_TEXTO PARA LEITURA_
Contato com o Teatro


Estive em contato outra vez com o Teatro. Ontem. De noite.
Se bem me lembro, eu estava tímido. Ele me recebeu de braços abertos, sorridente, querendo saber como vivi durante a sua ausência. Não respondi muito, apenas o necessário, pois tinha medo que ele me engolisse outra vez.
Nosso último encontro de verdade aconteceu mais ou menos há uns três anos atrás. Foi um tempo muito difícil, de alegrias e tristezas, de valores e defeitos. Eu sabia que algum dia ele iria querer algo em troca, mas eu me arrisquei e segui em frente, porque em cada braço estendido eu me sentia protegido, eu era livre por alguns momentos e tudo me fazia não lembrar as coisas ruins que passei. Criei uma dívida que até hoje não foi paga.
É difícil fazer promessas pra si mesmo e depois não corresponder com elas. Arquitetamos sonhos e logo em seguida destruímos um trabalho que duraram anos, talvez décadas. Comigo o processo reagiu em meses.
Foi o tempo necessário para que eu percebesse que nada vem de graça. É como o filme que vi quando criança (Foi daí que eu comecei a ter medo de palhaços), do qual, o título era: “pague para entrar, reze para sair” – mudando apenas a ordem dos fatores – “Reze para entrar, pague para sair”.
Foi o que eu fiz.

_DADOS PARA ANÁLISE_
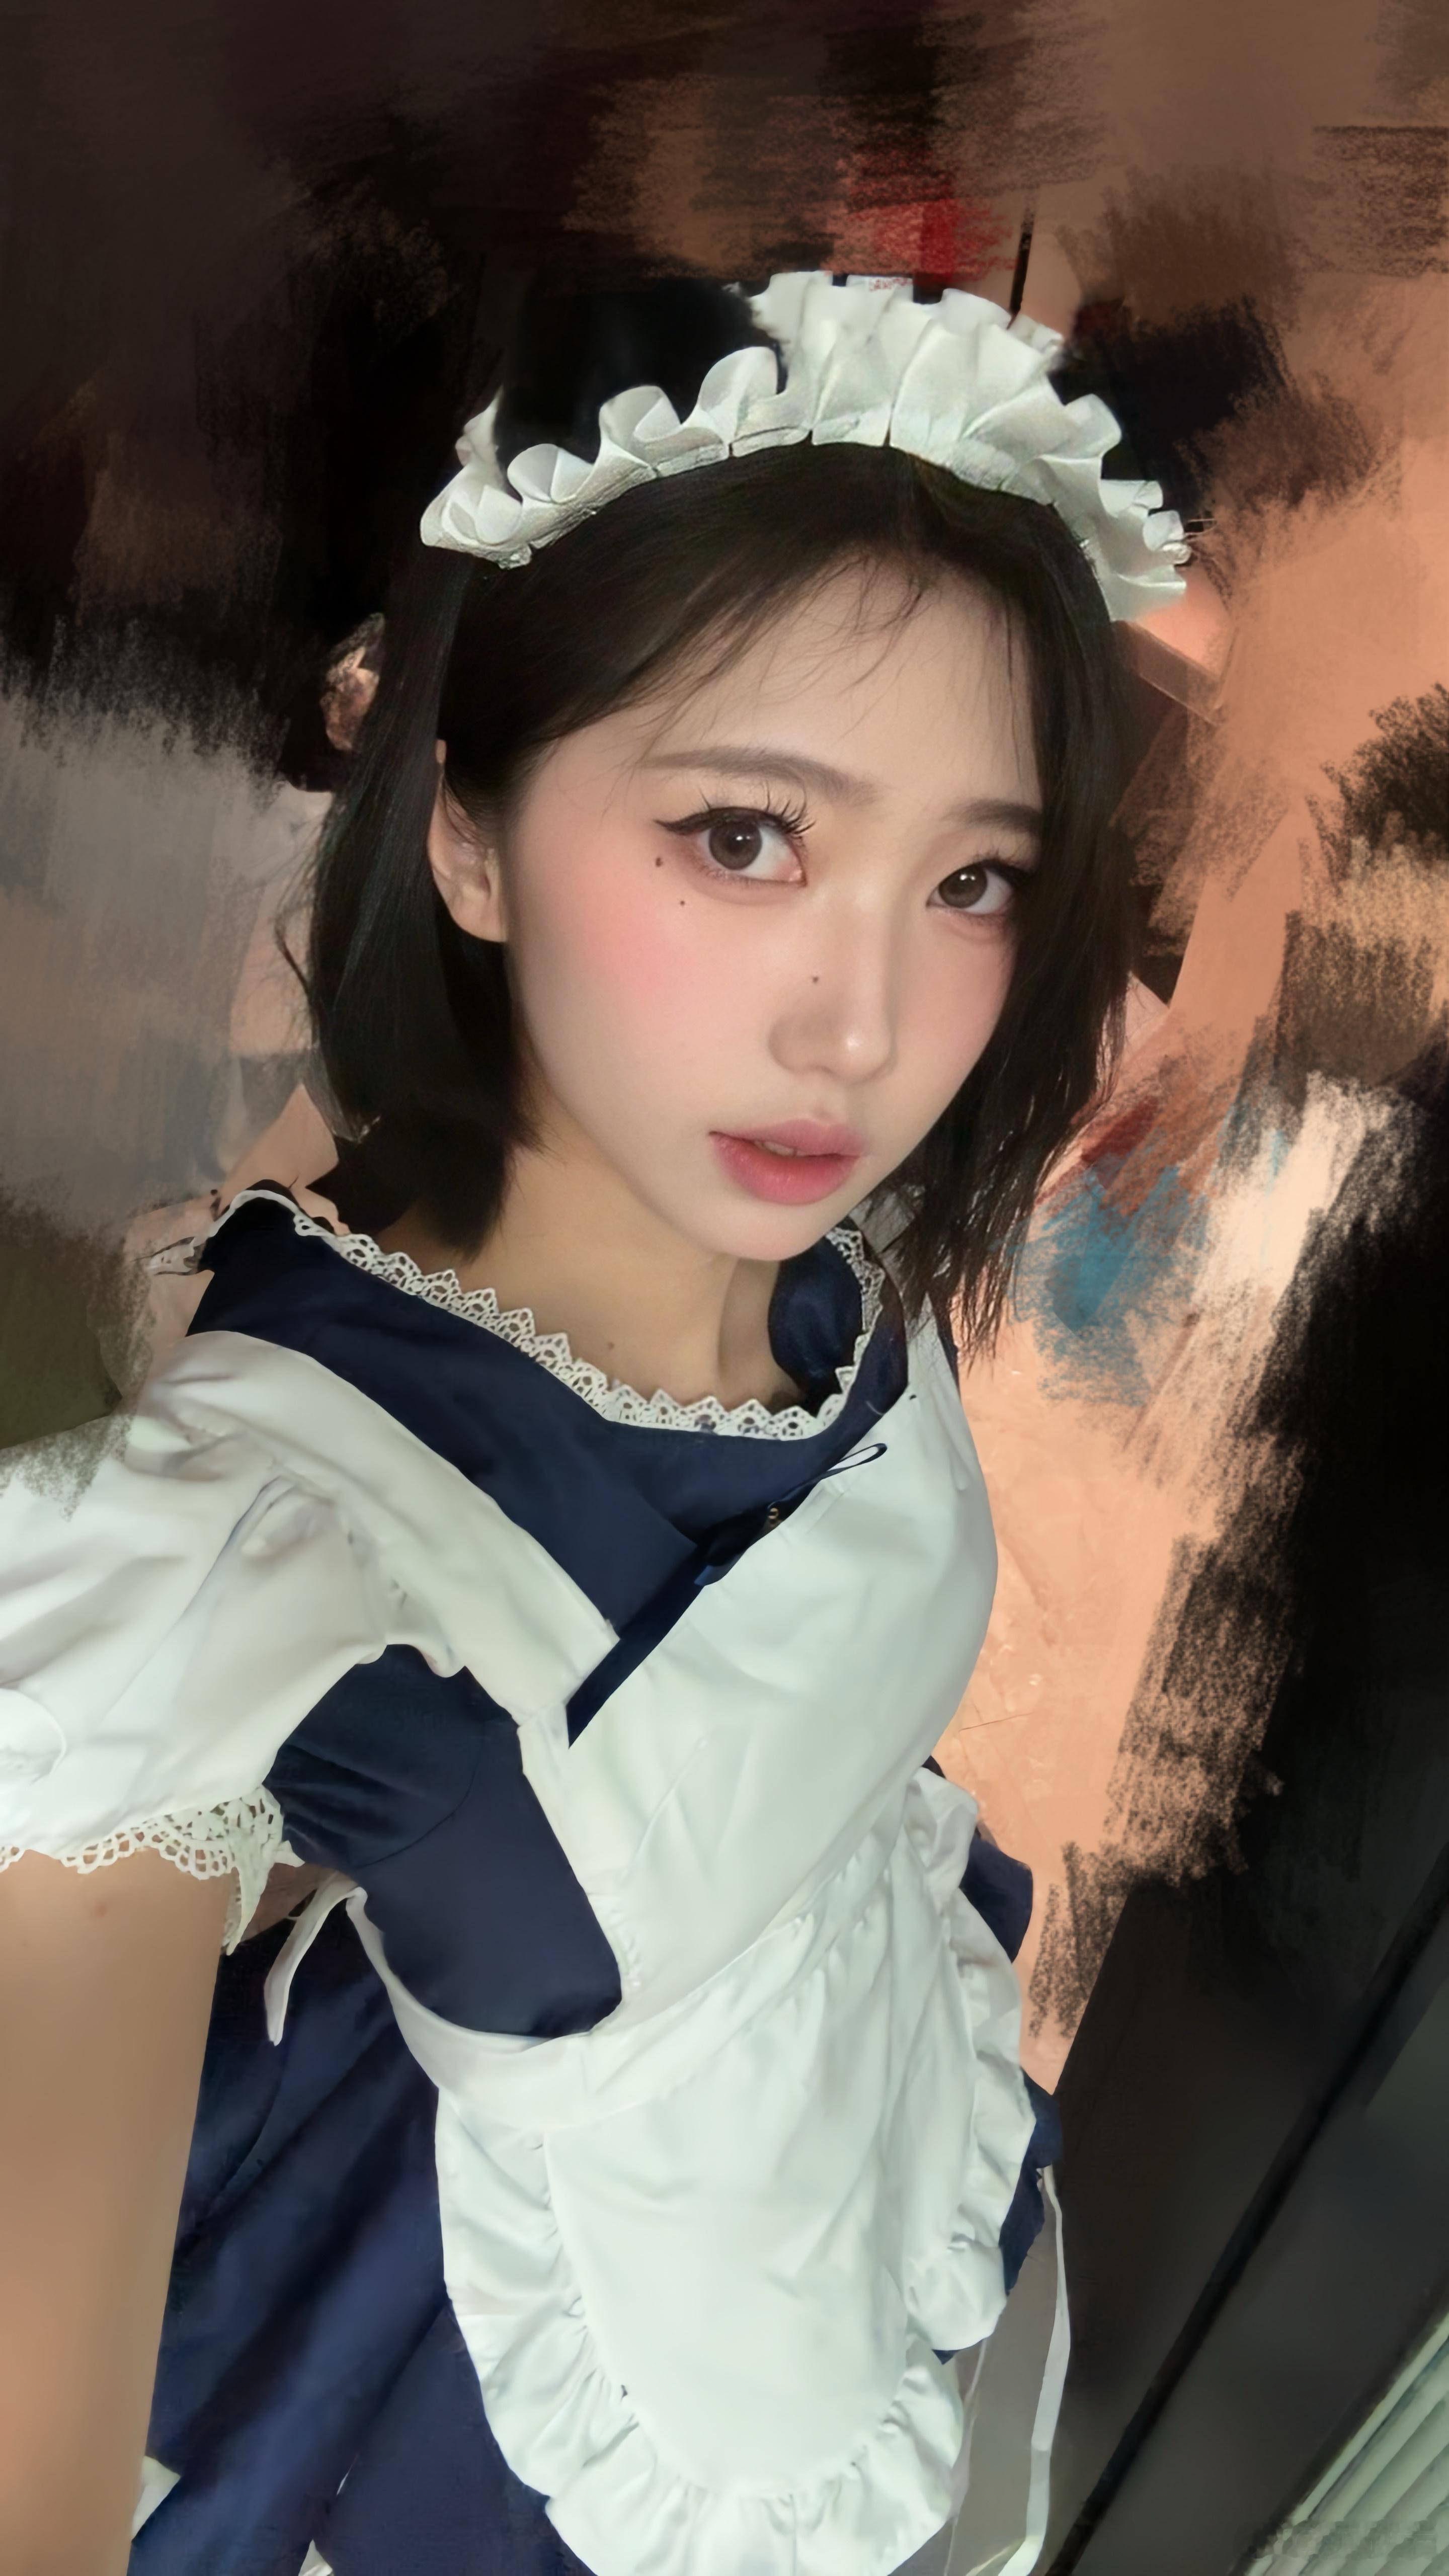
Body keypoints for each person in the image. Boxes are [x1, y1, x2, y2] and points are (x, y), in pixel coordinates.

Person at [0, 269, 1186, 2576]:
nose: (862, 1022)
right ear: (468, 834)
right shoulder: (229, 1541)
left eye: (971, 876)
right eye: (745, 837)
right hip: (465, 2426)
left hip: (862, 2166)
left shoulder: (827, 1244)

--

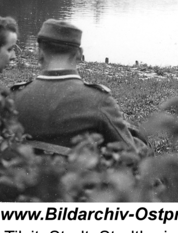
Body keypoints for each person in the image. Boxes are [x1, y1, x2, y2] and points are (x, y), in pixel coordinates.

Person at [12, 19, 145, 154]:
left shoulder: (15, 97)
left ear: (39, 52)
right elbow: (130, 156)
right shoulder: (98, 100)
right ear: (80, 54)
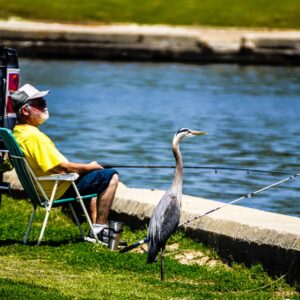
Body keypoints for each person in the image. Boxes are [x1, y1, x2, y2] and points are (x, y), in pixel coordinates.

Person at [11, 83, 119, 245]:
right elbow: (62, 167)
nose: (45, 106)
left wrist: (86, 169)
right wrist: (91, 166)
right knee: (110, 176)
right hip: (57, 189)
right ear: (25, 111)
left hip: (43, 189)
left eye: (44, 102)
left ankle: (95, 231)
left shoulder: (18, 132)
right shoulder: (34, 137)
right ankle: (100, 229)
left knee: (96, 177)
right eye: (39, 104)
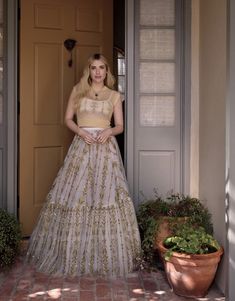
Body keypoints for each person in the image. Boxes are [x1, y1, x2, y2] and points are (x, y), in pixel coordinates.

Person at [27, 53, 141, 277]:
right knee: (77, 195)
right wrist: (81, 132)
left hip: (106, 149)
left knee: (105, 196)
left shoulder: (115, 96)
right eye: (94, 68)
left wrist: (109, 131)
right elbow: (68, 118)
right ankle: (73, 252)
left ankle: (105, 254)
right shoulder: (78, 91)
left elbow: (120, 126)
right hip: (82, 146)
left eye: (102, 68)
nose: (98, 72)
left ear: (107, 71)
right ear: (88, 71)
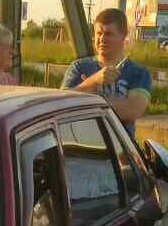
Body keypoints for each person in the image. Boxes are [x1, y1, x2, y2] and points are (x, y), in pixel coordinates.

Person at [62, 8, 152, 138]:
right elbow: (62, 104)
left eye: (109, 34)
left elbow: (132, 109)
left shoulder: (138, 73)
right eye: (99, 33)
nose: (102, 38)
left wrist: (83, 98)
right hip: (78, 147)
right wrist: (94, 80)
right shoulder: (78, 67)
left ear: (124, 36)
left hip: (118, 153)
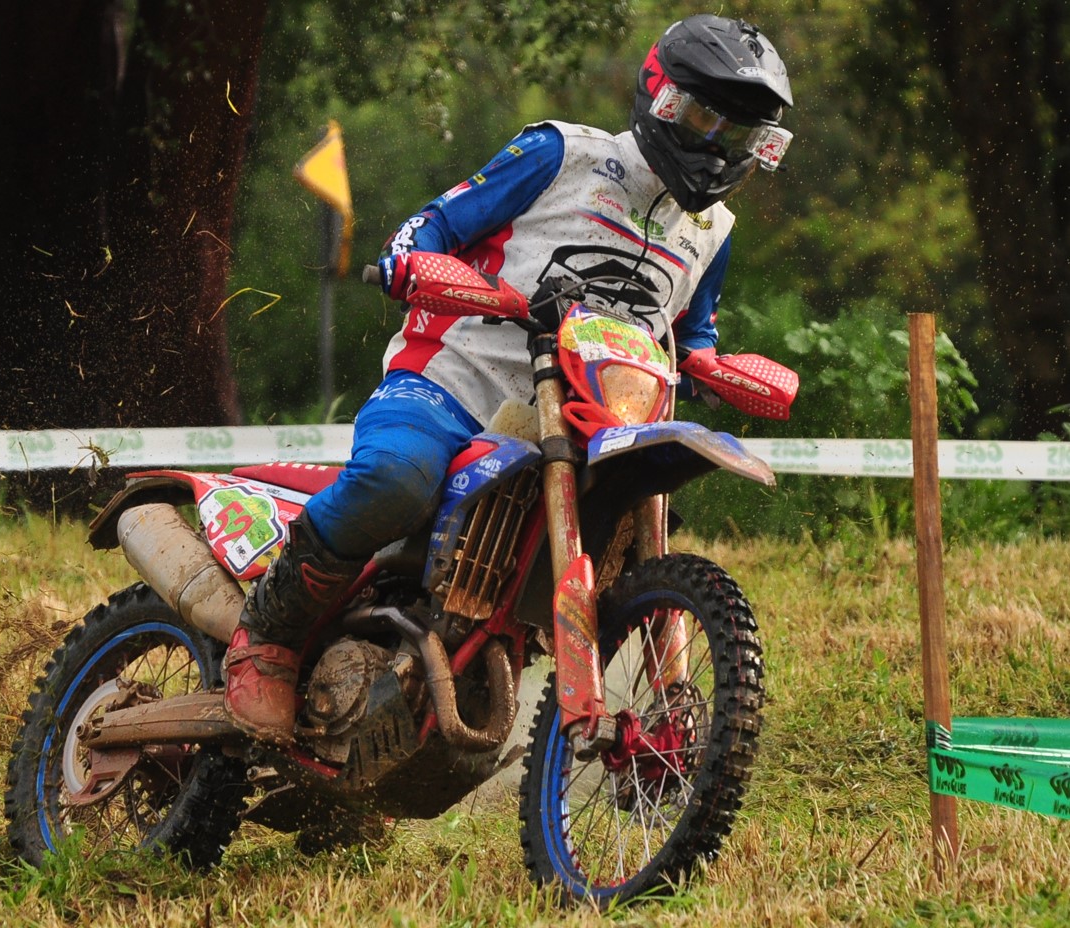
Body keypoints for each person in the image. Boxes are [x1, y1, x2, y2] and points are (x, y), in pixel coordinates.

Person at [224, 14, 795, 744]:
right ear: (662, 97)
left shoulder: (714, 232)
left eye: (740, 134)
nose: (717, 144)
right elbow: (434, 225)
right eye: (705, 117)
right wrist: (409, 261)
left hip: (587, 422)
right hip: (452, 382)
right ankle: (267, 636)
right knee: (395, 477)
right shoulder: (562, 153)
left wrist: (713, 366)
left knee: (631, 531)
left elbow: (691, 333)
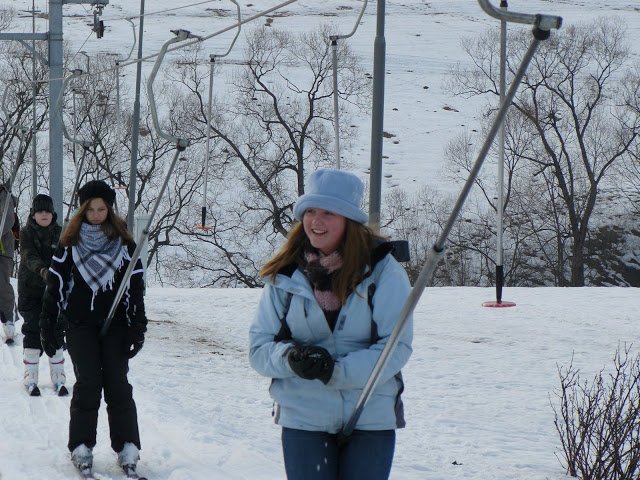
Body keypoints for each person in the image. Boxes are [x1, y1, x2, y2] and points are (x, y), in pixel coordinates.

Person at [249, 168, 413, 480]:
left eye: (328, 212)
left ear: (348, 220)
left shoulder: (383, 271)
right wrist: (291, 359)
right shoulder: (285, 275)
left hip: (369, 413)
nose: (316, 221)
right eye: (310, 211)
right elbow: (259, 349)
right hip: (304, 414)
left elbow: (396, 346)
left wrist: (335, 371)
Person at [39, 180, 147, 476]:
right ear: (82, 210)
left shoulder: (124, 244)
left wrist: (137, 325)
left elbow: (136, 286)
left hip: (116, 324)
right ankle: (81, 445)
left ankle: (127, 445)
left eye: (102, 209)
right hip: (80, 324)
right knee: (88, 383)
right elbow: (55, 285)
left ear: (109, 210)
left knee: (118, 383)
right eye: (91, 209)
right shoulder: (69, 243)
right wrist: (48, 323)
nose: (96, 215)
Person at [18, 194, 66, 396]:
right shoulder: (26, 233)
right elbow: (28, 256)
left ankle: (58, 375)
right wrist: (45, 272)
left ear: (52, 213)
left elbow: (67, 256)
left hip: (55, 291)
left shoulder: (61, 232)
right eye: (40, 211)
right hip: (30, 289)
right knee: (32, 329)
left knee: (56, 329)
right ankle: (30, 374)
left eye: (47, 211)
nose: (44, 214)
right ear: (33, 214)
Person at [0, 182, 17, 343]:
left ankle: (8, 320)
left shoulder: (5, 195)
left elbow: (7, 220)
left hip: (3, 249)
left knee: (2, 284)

_AÇÃO NECESSÁRIA 1_
No texto sobre o Teatro, há quanto tempo aconteceu o último encontro de verdade com ele?
_AÇÃO NECESSÁRIA 2_
Continue o texto sobre o Teatro a partir da última frase.

_ESPAÇO DA RESPOSTA 1_
Há mais ou menos uns três anos.

_ESPAÇO DA RESPOSTA 2_
Rezei tanto para entrar naquele mundo de ilusão que não percebi a realidade avassaladora que existia dentro. Uma verdade nua e crua. Eu fui fiel ao meu sonho e quase caí em um abismo profundo de desejos misturados com extremas falsidades. Tive respostas para as pequeninas perguntas de uma criança que desejava um dia ser artista de cinema. Ontem eu fui sugado, mas não fisgado. Fui consciente de tudo, enfrentei de peito aberto as condições que me puseram. Participei de uma entrevista falsa entre quatro paredes laranja. Havia um vidro falso em uma delas. Alguém de fato estava me olhando. Senti-me num daqueles filmes policiais americanos, tudo isso para responder algumas perguntas básicas sobre minha pessoa, como:

Cor dos olhos.
Cor dos cabelos.
Cor da Pele.
Altura.
Peso.

Eu sabia o porquê de tanta pergunta, mas aquilo me irritava. Estava pronto a pegar uma cadeira e jogá-la contra aquele vidro, mas não cheguei a cometer este erro. Eu seria ainda chamado para uma pequena avaliação e já naquele instante, minhas mãos suavam mais que o normal e meu estomago se revirava de nervosismo. Dois minutos se passaram, e eu fui chamado.
Quando entrei na sala, a primeira coisa que eu percebi foi o tablado. Todo envernizado, liso e brilhante de dar gosto. O espaço era duas vezes a minha humilde residência e as pessoas que ali estavam – devia ter umas quarenta pessoas – de uma beleza diferente. Ali eu notei a grande alternância do teatro de dois anos atrás. Era cabível notar os rostos de adoração das pessoas que ali estavam. Como se abrisse as portas para um lugar mágico, para um mundo criado somente em nossas cabecinhas de papel. Era outro começo. Ou outro fim. Era uma sala espaçosa, ambiente propício, um diretor conhecido, caras anônimas. Era nada mais nada menos que eles e a difícil tarefa de ser eu.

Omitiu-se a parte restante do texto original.